Separate the dataset into:
  
- Why: Dividing the dataset into features and targets helps the model clearly distinguish between inputs and outputs.
- What to Do:
  - Assign the target column, such as 'Traffic Volume', to the variable yyy.
  - Use other columns like 'Passenger Count', 'Noise Level', and 'Average Speed' as features XXX.

In [29]:
# Write your code here


3.2.2 Split Data for Training and Testing

- Why: Splitting the dataset evaluates how well the model generalizes to new, unseen data.
- What to Do:
  - Use an 80:20 ratio to split the dataset into training and testing subsets.
  - Ensure both subsets maintain data integrity and distribution.

In [30]:
# Write your code here


**3.2.3 Identify Target Variable Types**

- Why: The type of target variable determines the model type (regression or classification).
- What to Do:
  - Check if 'Traffic Volume' is numerical (for regression) or categorical (for classification).
  - Choose appropriate models accordingly.

In [31]:
# Write your code here


#### **Task 3.3: Training Machine Learning Models**

**3.3.1 Model Selection and Initialization**

- Why: Selecting a suitable model aligns with the dataset and problem type.
- What to Do:
  - Use regression models (e.g., Linear Regression, Random Forest Regressor) for numerical targets like 'Traffic Volume'.
  - Use classification models (e.g., Logistic Regression, Decision Trees, SVC) for categorical targets (if applicable).

**3.3.2 Train the Models**
- Why: Proper training enables models to learn patterns in the dataset.
- What to Do:
  - Train models using the training subset.
  - Monitor for stability and convergence during training.

In [32]:
# Write your code here


**3.3.3 Evaluate Model Performance**

- Why: Evaluation metrics assess the model’s accuracy and reliability on unseen data.
- What to Do:
  - For classification models, compute metrics like accuracy, precision, recall, and F1 Score.
  - For regression models, calculate metrics such as Mean Absolute Error (MAE), Root Mean Squared Error (RMSE), and R² Score.

In [33]:
# Write your code here


In [34]:
# Write your code here


### Task 4: Report Creation
Report creation is a critical component of any hackathon because it serves as a comprehensive summary of the team's journey, insights, and outcomes.
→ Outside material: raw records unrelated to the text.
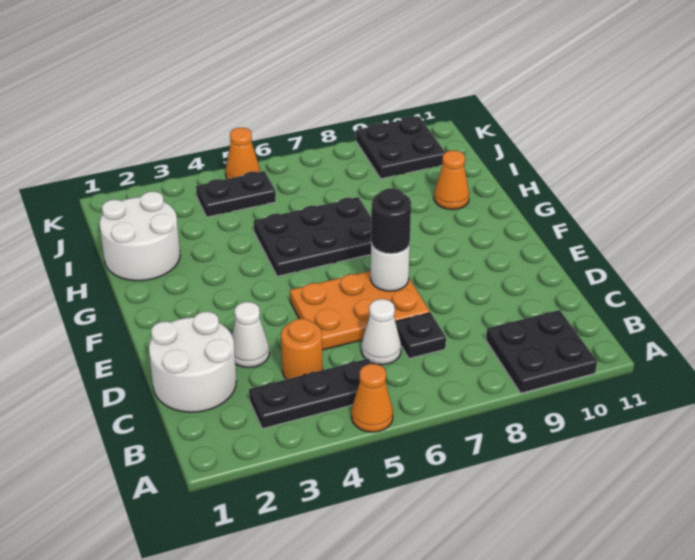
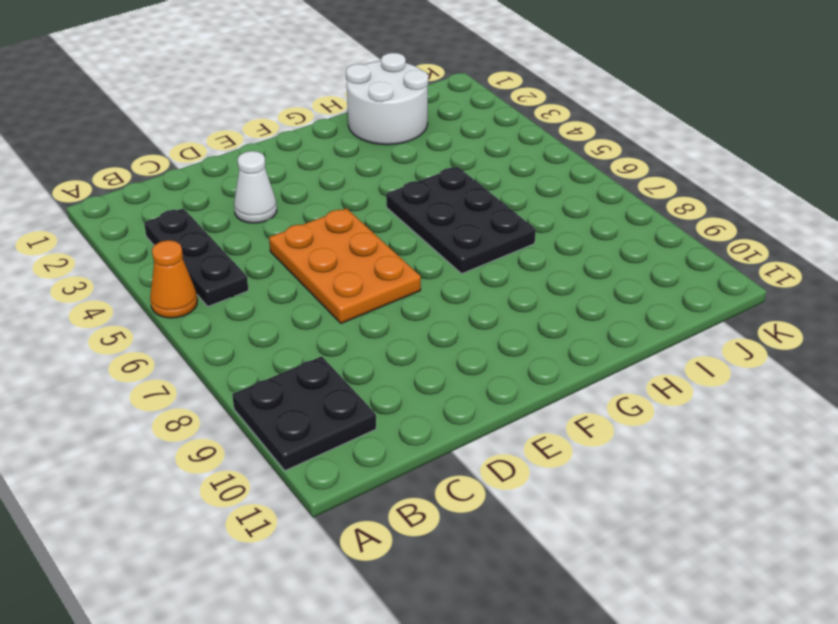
none -> white round brick C1:D2 level 1
none -> orange round brick C4 level 1
none -> white cone C6 level 1

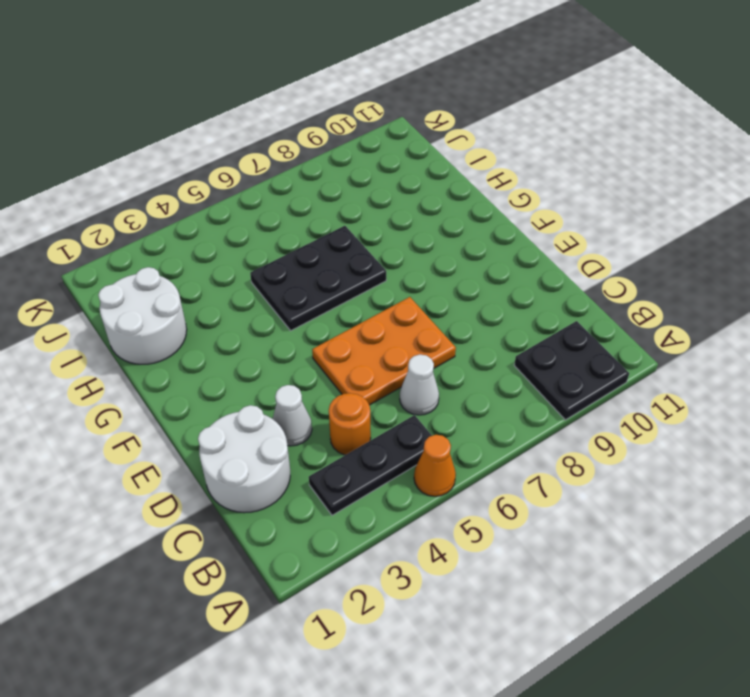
none -> black plate C7 level 1
none -> orange cone H10 level 1
none -> black plate J4:J5 level 1

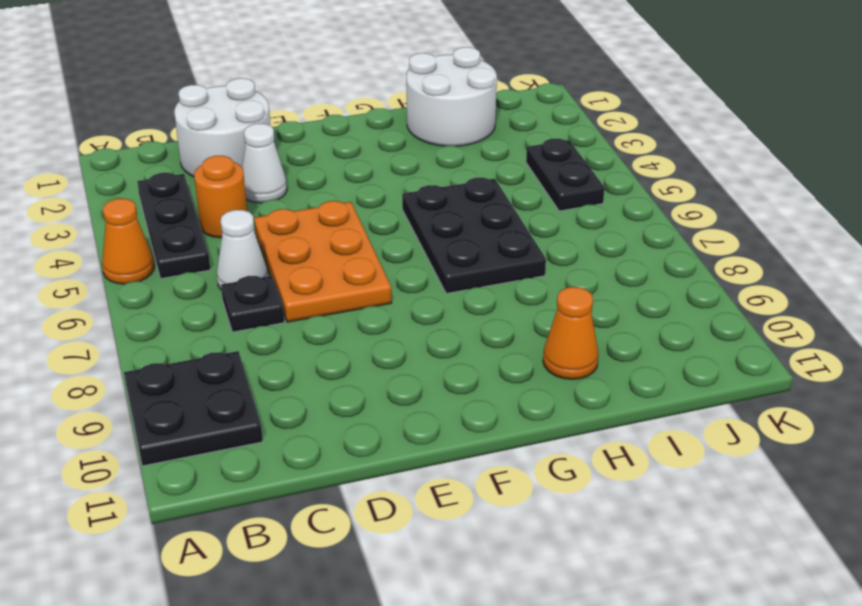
none -> black plate J9:K10 level 1
none -> orange cone K5 level 1
none -> white round brick E7 level 2

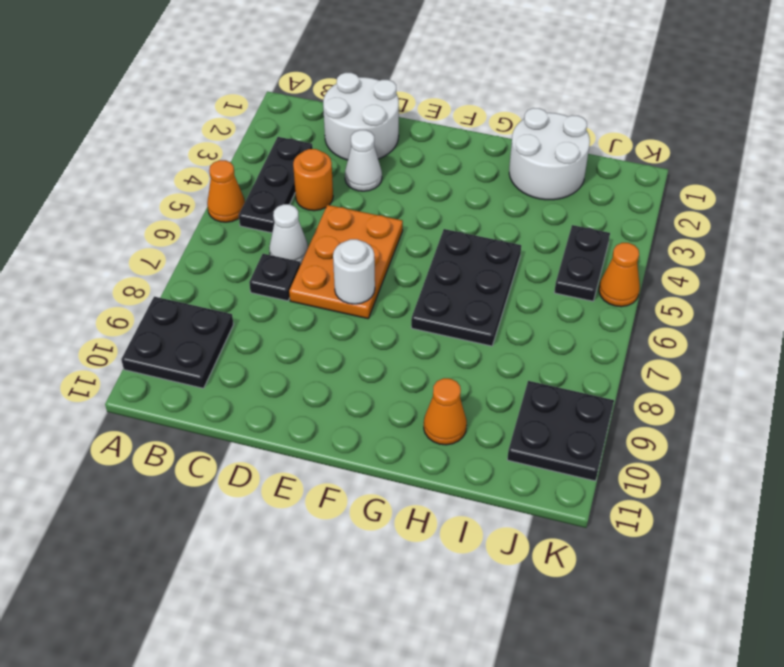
none -> black round brick E7 level 3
While the technical solutions or models built during the event are essential, a well-crafted report translates complex findings into actionable and understandable information for various stakeholders.

Reports should effectively summarize the findings, methodologies, and insights gained during the hackathon tasks. The report will be a PowerPoint presentation covering the following topics. Here's a suggested structure for the report:

Table of Contents
1. Executive Summary
2. Introduction
3. Methodology and Approach
4. Key Findings
   - Data Preprocessing
   - Exploratory Data Analysis (EDA)
   - AI Task Results
5. Insights and Recommendations
6. Conclusion and Future Work
7. Appendices

Note: For better understanding of each heading above, you can refer the Hackathon Handbook.